What the task requires —
Copy every line of each item below exactly, but leave the pictures out.

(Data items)
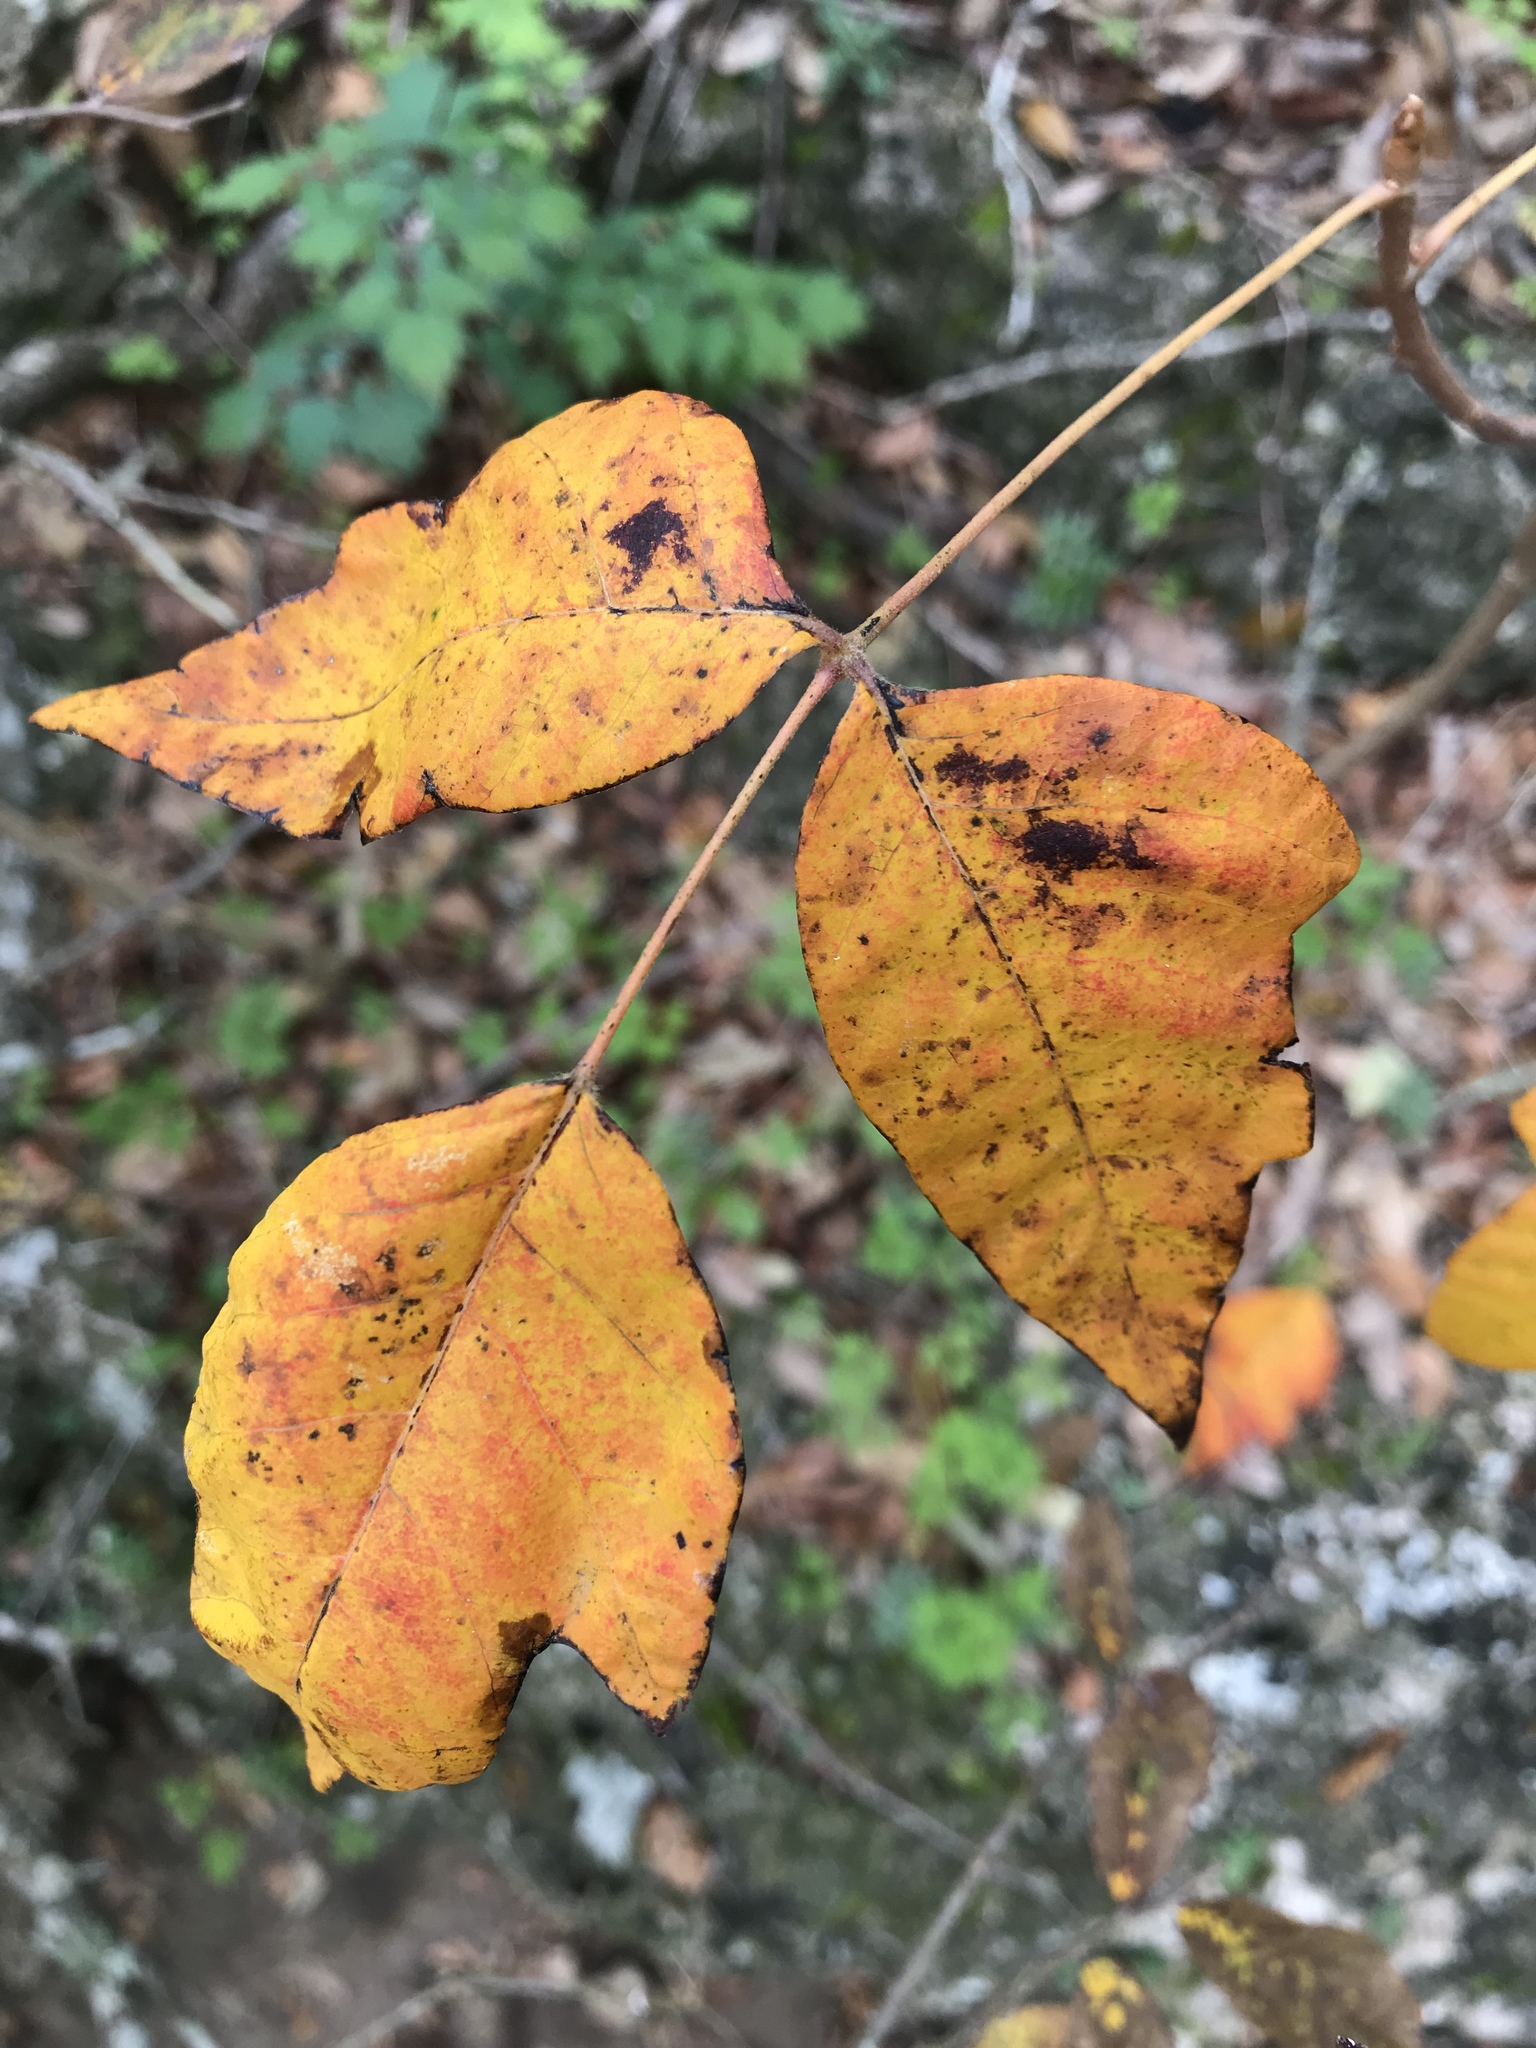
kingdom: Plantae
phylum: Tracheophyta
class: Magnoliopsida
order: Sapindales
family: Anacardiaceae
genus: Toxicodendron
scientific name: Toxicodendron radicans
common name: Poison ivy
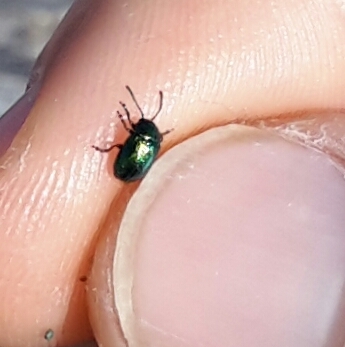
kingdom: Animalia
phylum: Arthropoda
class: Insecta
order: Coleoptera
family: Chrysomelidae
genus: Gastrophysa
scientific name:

Expected answer —
kingdom: Plantae
phylum: Tracheophyta
class: Magnoliopsida
order: Sapindales
family: Anacardiaceae
genus: Toxicodendron
scientific name: Toxicodendron radicans
common name: Poison ivy
kingdom: Animalia
phylum: Arthropoda
class: Insecta
order: Coleoptera
family: Chrysomelidae
genus: Gastrophysa
scientific name:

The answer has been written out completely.